> SET PROBLEM: Reproduce verbatim every line of the entries below, from the line containing "Answer in <instances>...</instances>. Mask" through the last line of the entries.

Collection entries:
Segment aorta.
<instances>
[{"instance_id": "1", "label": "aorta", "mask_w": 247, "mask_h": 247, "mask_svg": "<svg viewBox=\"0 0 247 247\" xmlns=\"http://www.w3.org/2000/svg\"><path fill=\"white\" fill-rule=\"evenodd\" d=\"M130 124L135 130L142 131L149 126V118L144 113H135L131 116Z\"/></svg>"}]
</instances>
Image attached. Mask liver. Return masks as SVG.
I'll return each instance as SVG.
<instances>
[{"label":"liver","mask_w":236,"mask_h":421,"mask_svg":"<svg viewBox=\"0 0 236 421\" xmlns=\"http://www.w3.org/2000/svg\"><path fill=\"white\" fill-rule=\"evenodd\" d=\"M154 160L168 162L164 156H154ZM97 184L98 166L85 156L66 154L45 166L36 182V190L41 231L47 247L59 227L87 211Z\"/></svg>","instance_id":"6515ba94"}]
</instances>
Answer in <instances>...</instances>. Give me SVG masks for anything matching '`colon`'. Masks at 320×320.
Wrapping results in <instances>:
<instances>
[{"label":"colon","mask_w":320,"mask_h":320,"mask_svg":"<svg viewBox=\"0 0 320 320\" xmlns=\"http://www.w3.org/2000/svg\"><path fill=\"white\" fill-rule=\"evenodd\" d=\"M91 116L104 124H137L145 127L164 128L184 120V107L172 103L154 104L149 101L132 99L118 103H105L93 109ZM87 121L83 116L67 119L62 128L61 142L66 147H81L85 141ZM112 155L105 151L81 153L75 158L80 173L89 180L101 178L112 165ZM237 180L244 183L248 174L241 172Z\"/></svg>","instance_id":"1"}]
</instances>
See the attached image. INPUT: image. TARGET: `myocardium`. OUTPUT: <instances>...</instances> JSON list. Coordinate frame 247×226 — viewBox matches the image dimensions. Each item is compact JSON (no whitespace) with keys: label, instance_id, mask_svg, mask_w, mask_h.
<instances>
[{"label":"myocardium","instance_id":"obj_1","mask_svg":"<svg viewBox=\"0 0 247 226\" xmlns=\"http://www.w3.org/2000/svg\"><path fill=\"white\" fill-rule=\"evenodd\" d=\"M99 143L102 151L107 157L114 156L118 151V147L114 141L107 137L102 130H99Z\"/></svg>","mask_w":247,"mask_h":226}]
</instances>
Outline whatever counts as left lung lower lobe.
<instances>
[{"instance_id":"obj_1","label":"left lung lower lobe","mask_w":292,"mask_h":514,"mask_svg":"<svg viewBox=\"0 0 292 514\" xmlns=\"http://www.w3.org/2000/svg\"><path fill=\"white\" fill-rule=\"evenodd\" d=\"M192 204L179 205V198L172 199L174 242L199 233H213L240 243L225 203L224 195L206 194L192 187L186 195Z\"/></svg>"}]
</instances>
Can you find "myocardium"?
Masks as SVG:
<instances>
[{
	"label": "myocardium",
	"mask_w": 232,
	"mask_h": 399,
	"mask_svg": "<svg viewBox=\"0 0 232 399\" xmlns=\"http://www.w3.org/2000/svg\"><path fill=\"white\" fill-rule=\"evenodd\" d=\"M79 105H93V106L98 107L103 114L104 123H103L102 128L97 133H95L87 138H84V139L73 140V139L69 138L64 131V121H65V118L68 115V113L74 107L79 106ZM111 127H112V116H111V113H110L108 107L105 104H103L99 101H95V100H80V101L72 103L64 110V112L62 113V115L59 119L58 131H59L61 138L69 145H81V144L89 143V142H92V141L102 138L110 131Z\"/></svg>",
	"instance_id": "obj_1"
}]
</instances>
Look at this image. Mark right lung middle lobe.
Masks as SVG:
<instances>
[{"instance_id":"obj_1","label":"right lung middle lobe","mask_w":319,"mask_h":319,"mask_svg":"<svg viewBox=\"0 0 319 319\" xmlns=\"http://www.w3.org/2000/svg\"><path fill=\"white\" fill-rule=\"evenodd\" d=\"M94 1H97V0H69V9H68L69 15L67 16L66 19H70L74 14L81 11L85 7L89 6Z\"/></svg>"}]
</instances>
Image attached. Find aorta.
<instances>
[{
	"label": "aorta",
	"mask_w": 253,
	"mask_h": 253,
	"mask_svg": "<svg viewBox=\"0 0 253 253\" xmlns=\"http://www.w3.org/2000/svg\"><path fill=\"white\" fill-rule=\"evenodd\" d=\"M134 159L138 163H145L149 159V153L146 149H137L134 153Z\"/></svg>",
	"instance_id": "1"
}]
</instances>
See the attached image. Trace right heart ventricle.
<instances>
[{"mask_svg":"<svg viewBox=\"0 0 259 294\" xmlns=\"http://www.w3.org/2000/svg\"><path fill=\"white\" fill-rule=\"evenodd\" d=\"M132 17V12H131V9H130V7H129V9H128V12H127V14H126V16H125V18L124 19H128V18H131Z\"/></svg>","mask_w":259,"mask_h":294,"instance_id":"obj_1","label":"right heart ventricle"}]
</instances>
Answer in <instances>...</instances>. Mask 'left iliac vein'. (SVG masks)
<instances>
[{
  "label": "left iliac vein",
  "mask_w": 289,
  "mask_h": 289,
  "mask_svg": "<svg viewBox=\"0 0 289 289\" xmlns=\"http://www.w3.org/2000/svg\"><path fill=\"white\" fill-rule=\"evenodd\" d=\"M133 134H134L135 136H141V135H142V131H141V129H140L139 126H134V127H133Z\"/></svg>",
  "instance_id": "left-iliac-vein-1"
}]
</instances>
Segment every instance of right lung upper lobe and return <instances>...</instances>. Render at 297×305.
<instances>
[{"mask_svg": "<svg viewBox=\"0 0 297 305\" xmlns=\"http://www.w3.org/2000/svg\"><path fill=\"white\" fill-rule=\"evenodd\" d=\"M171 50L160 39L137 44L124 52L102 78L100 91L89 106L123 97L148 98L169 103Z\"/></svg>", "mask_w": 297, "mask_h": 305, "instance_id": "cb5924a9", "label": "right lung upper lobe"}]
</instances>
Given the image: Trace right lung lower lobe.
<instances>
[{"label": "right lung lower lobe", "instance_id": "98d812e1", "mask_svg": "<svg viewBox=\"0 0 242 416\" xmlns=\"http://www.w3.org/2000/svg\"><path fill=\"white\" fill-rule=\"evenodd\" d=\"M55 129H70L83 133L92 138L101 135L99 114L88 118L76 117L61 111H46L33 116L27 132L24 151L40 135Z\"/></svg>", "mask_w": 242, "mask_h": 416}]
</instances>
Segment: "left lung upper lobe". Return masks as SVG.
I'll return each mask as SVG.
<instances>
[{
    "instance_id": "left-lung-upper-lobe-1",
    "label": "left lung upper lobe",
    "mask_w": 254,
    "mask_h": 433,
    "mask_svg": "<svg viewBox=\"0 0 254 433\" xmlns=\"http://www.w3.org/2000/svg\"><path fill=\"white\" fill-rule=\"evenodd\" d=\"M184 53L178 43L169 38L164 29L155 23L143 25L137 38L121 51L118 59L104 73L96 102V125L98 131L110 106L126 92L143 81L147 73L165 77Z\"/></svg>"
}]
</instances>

> RESPONSE TO THE TASK:
Answer in <instances>...</instances>. Mask 'left iliac vein'. (SVG masks)
<instances>
[{
  "label": "left iliac vein",
  "mask_w": 289,
  "mask_h": 289,
  "mask_svg": "<svg viewBox=\"0 0 289 289\" xmlns=\"http://www.w3.org/2000/svg\"><path fill=\"white\" fill-rule=\"evenodd\" d=\"M133 134H134L135 136H141V135H142V131H141V129H140L139 126H134V127H133Z\"/></svg>",
  "instance_id": "left-iliac-vein-1"
}]
</instances>
Segment every instance of right lung upper lobe and return <instances>...</instances>. Render at 297×305.
<instances>
[{"mask_svg": "<svg viewBox=\"0 0 297 305\" xmlns=\"http://www.w3.org/2000/svg\"><path fill=\"white\" fill-rule=\"evenodd\" d=\"M171 50L160 39L137 44L124 52L102 78L100 91L89 106L123 97L148 98L169 103Z\"/></svg>", "mask_w": 297, "mask_h": 305, "instance_id": "cb5924a9", "label": "right lung upper lobe"}]
</instances>
Given the image: Trace right lung lower lobe.
<instances>
[{"label": "right lung lower lobe", "instance_id": "98d812e1", "mask_svg": "<svg viewBox=\"0 0 242 416\" xmlns=\"http://www.w3.org/2000/svg\"><path fill=\"white\" fill-rule=\"evenodd\" d=\"M55 129H70L83 133L92 138L101 135L99 114L88 118L76 117L61 111H46L33 116L27 132L24 151L40 135Z\"/></svg>", "mask_w": 242, "mask_h": 416}]
</instances>
Segment: "left lung upper lobe". Return masks as SVG.
I'll return each mask as SVG.
<instances>
[{
    "instance_id": "left-lung-upper-lobe-1",
    "label": "left lung upper lobe",
    "mask_w": 254,
    "mask_h": 433,
    "mask_svg": "<svg viewBox=\"0 0 254 433\" xmlns=\"http://www.w3.org/2000/svg\"><path fill=\"white\" fill-rule=\"evenodd\" d=\"M184 53L178 43L169 38L164 29L155 23L143 25L137 38L121 51L118 59L104 73L96 102V125L98 131L110 106L126 92L143 81L147 73L165 77Z\"/></svg>"
}]
</instances>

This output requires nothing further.